In the past, my art was very dark. I carried a lot of pain from losing my mother and being transplanted to a new country. It was a way for me to release my rage and a lot of it was inspired by Marilyn Manson lyrics.
I’ve undergone some major transformations, going from a destructive, depressed alcoholic to, what i consider, a thriving human being. And still I feel like I am in the very early stages of reaching my full potential. I spent most of my life feeling very angry and sorry for myself but I am incredibly grateful for those experiences. They have created the contrast that is necessary to experience the most blissful aspects of this existence. There’s a quote by Carl Jung that speaks to me very deeply “No tree, it is said, can grow to heaven unless its roots reach down to hell.”
Art has been the only constant in my life.

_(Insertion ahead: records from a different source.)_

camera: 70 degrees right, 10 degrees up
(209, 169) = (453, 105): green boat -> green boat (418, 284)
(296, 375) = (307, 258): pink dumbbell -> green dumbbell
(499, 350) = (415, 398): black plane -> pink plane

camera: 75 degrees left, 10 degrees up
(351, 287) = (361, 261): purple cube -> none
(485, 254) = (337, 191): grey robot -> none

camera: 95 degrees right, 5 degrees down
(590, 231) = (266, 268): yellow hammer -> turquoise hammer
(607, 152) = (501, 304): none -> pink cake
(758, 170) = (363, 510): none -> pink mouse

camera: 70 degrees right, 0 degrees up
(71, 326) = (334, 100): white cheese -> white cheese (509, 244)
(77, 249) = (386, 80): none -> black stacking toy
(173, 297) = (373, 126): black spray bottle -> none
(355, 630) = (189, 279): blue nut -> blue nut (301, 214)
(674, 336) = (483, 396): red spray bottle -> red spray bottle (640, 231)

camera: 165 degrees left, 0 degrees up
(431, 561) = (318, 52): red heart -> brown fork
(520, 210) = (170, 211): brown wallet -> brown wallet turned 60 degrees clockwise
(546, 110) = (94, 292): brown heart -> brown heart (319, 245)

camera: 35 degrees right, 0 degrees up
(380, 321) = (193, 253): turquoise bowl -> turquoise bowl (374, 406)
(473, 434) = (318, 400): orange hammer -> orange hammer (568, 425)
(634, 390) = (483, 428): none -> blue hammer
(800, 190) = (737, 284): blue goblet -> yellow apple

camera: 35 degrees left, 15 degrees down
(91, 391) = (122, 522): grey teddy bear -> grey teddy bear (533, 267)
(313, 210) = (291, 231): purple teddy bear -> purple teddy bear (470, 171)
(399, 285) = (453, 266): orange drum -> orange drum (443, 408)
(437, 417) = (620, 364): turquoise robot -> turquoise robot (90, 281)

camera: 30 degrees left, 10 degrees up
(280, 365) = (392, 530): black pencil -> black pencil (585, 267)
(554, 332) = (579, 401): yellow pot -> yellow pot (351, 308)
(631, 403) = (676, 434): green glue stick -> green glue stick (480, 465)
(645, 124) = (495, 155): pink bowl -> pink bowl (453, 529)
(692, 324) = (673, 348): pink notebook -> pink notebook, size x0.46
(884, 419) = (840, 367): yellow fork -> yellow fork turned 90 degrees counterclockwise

But just like my persona, it has evolved a whole lot. When i first began to consciously practice the Law of Attraction, I suddenly found myself living in isolation, on top of a mountain near the San Luis Valley. This experience was as difficult as it was rewarding but something happened that changed my life forever.
This was the most pivotal point in my life and in my art and it’s rather hard to put it into words but i will try to explain. It was as simple as me sitting in awe, appreciating the incredible views of the Sangre de Cristo mountain range, which i had done many times before. But in this moment, I saw all of the trees breathing and moving in perfect harmony and i realized how intelligent and divine they are, and their existence is no random accident. And by default, I realized this about myself as well. I saw my connection to this Earth and the whole Universe and I realized that there are no accidents. We are like that of which we come from and this system is incredibly intelligent and precise. No amount of thinking or inventing can create something so unbelievably diverse, yet in perfect order. I was an atheist my whole life and in this moment, you could say, I realized “God”.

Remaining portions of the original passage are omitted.